Barbara abraza a Jenny.

—Bueno, es un lío, cielo —responde—, pero a todos nos está costando y es duro. No tienes que culparte de nada. Lo que tienes que hacer es hablar con Sarah y aclararlo, dile que no la culpas de lo que pasó.

—No, de verdad que no la culpamos. Pero es que estamos…

—Afectados, como todos. Hablaré con la madre de Sarah para ver cuándo puedes ir a verla y resolverlo. Venga, tranquila. Sécate las lágrimas y ponte el abrigo nuevo. La gente empezará a llegar pronto. Te ayudaré a solucionarlo, te lo prometo. Arreglarás las cosas con Sarah, ¿vale? Todo irá bien. Pero esta noche tenemos que ser fuertes, por Anna. ¿De acuerdo, cariño?

Henry observa a su mujer y se pregunta dónde habrá aprendido ese truco: saber siempre qué decirles a las niñas.

«¿Niñas?». Hace una mueca al darse cuenta de que ha usado el plural.

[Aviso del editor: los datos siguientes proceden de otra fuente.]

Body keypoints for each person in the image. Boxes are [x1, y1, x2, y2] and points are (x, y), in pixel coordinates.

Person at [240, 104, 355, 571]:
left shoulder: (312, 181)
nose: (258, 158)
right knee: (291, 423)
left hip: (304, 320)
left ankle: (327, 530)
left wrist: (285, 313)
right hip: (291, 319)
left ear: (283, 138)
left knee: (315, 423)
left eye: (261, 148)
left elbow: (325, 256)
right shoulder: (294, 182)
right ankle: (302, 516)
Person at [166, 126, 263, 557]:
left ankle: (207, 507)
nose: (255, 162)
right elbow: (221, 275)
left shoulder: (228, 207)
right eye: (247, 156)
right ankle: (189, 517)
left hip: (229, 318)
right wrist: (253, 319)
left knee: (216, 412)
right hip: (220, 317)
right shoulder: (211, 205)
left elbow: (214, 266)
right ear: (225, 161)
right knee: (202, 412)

—Lo hacemos por Anna, no lo olvides. Para recibir a Anna con una sonrisa cuando vuelva.

Barbara le está secando la cara a Jenny con un pañuelo cuando suena el timbre.

Henry va a abrir arrastrando los pies, tapados con calcetines, y se encuentra al párroco con una chaqueta encerada y unas botas de agua.

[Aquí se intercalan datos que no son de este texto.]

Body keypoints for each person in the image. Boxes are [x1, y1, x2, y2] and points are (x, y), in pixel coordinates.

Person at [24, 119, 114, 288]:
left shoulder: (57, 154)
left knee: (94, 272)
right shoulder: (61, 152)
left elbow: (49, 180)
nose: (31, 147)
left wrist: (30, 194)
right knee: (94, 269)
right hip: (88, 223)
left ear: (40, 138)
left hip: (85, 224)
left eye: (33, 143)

—No voy a entrar, estoy lleno de barro —empieza, sonriendo—. Qué buena idea poner algo para sentarse, Henry. Os quería enseñar la lectura que he preparado. No es demasiado religiosa, tal como acordamos. Solo son unas palabras positivas e inspiradoras. Después, he pensado que quizá quieras decir algo tú misma, Barbara. Más que nada para agradecer el apoyo a los asistentes y animar a la prensa local que siga pidiendo la colaboración ciudadana en el caso, a ver si aparecen nuevos testigos. Que sepan que cualquier cosa, por pequeña que sea, es útil.

Barbara sonríe y Henry observa cómo Jenny desaparece escaleras arriba para ponerse el abrigo nuevo, pero, entonces, los llama de golpe desde la ventana del descansillo:

—¡Mirad! Mirad por la ventana, no os lo podéis perder… Venid.

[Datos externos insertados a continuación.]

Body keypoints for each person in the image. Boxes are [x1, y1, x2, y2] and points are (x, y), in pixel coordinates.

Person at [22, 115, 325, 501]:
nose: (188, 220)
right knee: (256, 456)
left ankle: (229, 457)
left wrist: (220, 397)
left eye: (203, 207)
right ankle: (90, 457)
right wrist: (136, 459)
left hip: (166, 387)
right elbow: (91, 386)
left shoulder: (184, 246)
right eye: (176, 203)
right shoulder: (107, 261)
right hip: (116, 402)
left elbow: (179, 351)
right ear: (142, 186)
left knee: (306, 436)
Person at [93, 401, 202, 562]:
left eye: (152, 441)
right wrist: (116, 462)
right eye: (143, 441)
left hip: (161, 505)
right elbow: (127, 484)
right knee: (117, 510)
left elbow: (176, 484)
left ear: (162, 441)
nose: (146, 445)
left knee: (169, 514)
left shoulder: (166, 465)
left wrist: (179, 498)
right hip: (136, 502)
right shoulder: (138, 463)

El párroco, animado por ese entusiasmo repentino, se quita las botas de agua y sigue a Henry y Barbara escaleras arriba, desde donde se divisa con claridad la estrecha carretera que lleva hasta la granja. Con la última luz del ocaso, la imagen es fascinante: una delgada fila de todo tipo de luces serpentea por el camino, linternas, velas e incluso antorchas, que forman un sendero iluminado entre las sombras.

Henry se sorprende de su propia reacción. Le tiembla el labio.

Mientras contempla las luces titilantes, evoca a Anna corriendo ante él, vestida con el uniforme rosa a cuadros de la escuela debajo del abrigo, con un ramillete de flores en la mano.

Cathy, la agente de enlace de la familia, no tardará en llegar. Entonces, Henry se da cuenta de que lo ha hecho durar demasiado.